Saved entries:
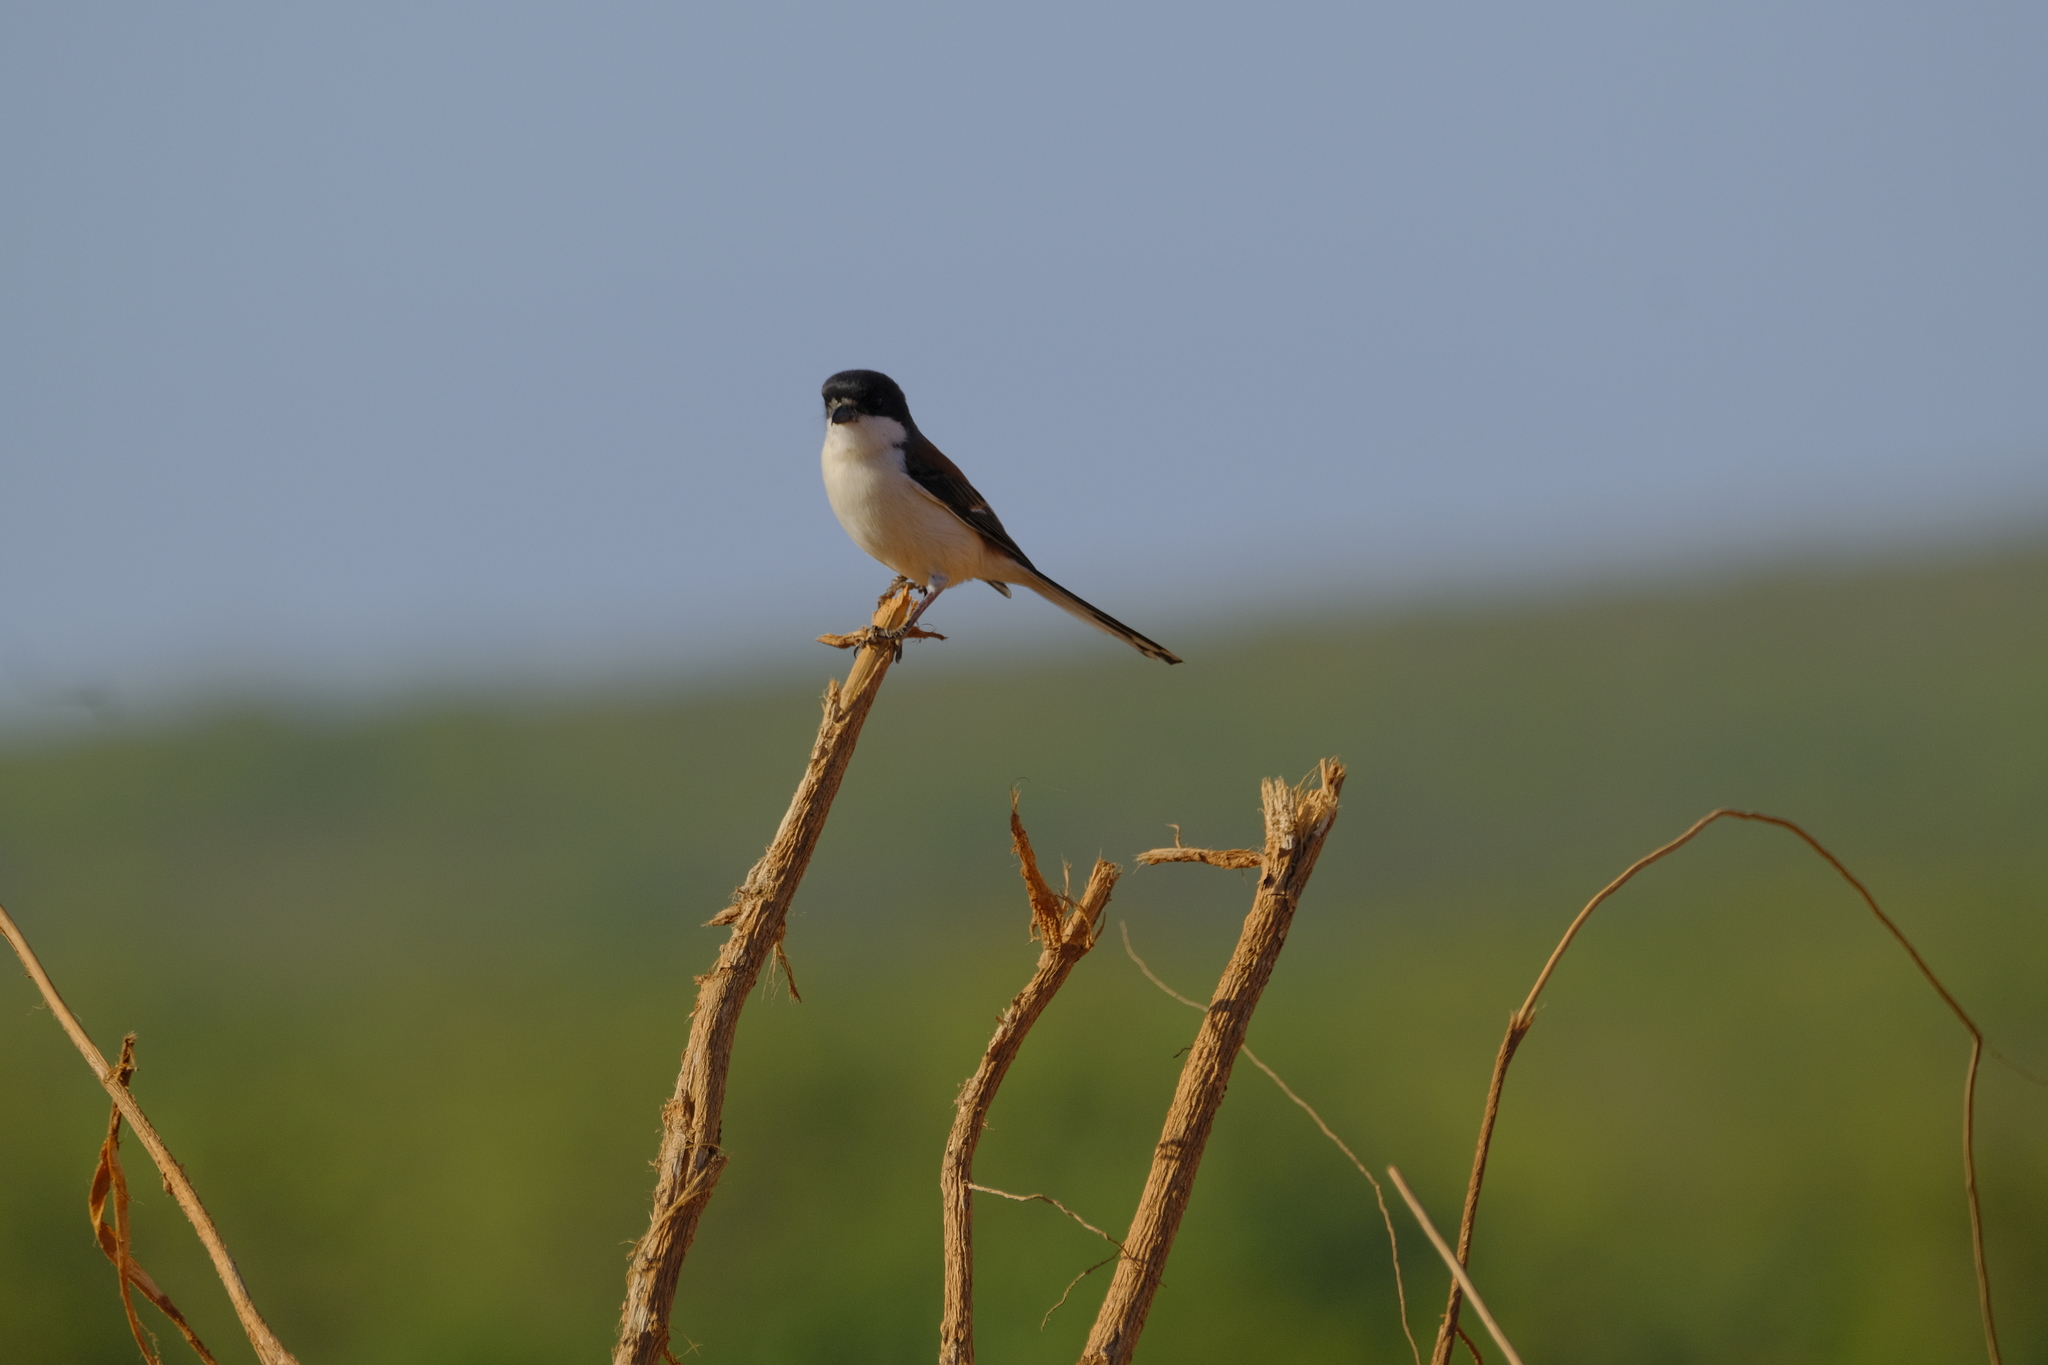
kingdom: Animalia
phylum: Chordata
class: Aves
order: Passeriformes
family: Laniidae
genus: Lanius
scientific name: Lanius collurioides
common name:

:: The problem ::
Repeat the data word for word, starting with and including the line that contains "class: Aves" and continuing through the last line of the data.

:: Final result ::
class: Aves
order: Passeriformes
family: Laniidae
genus: Lanius
scientific name: Lanius collurioides
common name:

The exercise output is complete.